Ein Beispiel: Tübingen hat vor rund 10 Jahren die „Erklärung von Barcelona" für eine barrierefreie Stadt unterschrieben. Im letzten Jahr wurde die Zielsetzung konkretisiert und geschaut, was noch getan werden muss. Wir waren mit adis e.V. am Prozess beteiligt und haben überlegt, wie junge Menschen mit Behinderung ihre Stimme einbringen können, damit ihre Belange gehört werden. Wir haben mit jungen Menschen gesprochen, welche Verbesserungsmöglichkeiten sie sehen. Es kam zum Beispiel heraus, dass sie nur zu wenigen Clubs und Bars Zugang haben, weil diese meistens nur über Treppen erreichbar sind. Sie möchten aber gerne mit nichtbehinderten Jugendlichen in Kontakt kommen. Außerdem haben wir in einer kleinen Empowerment-Gruppe mit Menschen mit Behinderungen auf kreative Weise überlegt, was für sie die Welt lebenswerter macht. Dazu haben wir Bälle bemalt. Die Teilnehmer:innen konnten darauf schreiben, was ihnen im Leben wichtig ist. Die Bälle wurden dann in Tübingen und Reutlingen ausgestellt. Es geht uns darum, neue Formen zu finden, wie Menschen ihrer Stimme Gehör verschaffen können.

Freiberuflich arbeiten Sie auch als Selbstbehauptungstrainerin für Frauen und Mädchen mit Behinderung. Warum ist es wichtig, dass gerade diese Gruppe gestärkt wird? Zum Beispiel auch, weil sie aufgrund ihres Geschlechts eine mehrfache Diskriminierung erfahren?
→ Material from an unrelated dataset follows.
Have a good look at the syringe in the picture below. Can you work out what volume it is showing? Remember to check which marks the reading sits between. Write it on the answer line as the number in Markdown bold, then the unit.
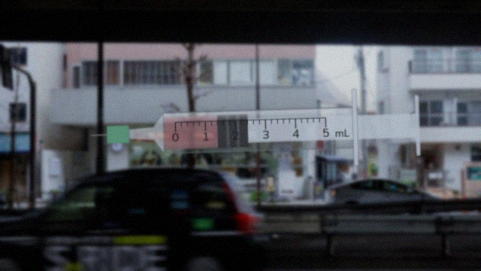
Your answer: **1.4** mL
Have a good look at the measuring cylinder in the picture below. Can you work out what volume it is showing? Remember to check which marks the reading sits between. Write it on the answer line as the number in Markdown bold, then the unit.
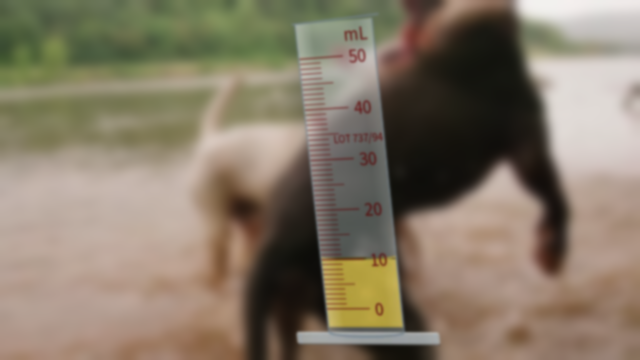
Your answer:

Die Selbstbehauptungstrainings stellen den Empowerment-Aspekt zur Stärkung von Mädchen und Frauen in den Fokus. Frauen und Mädchen mit Behinderung sind leider weitaus häufiger von sexualisierter Gewalt betroffen als nichtbehinderte Frauen. Ihnen wird weniger zugetraut, und sie werden als leichtere Opfer angesehen. Einige Menschen mit Behinderung sind aufgrund ihres Pflegebedarfs von anderen Personen abhängig oder wohnen in stationären Einrichtungen. Häufig haben sie das Gefühl, sie dürften sich gar nicht wehren, weil ihnen dann nicht mehr gut geholfen wird. Oftmals fehlt ihnen das Selbstbewusstsein, für sich einzustehen und dafür, dass auch in Pflege und Betreuung ihre Grenzen gewahrt werden. Das zeigt, welche Auswirkungen der Ableismus haben kann. Wir sprechen von „internalisiertem Ableismus“, d.h. dass viele Menschen mit Behinderung glauben, sie seien weniger wert als nichtbehinderte Menschen. Viele denken, sie dürften sich nicht wehren und ihre Stimme erheben, sondern müssten lieb und nett sein. Aber wir sagen: Ihr dürft auch mutig, laut und selbstbewusst sein! Wir wollen mit den Selbstbehauptungstrainings das Selbstvertrauen der Frauen und Mädchen stärken und ihnen klarmachen, dass sie das Recht haben, sich zu wehren: erst einmal verbal, aber auch, dass es möglich ist, sich körperlich zu wehren. Es stärkt die jungen Frauen sehr, wenn sie erkennen, dass sie ihren Rollstuhl auch als Waffe einsetzen können – es tut nämlich ganz schön weh, wenn man jemandem gegen das Schienbein fährt.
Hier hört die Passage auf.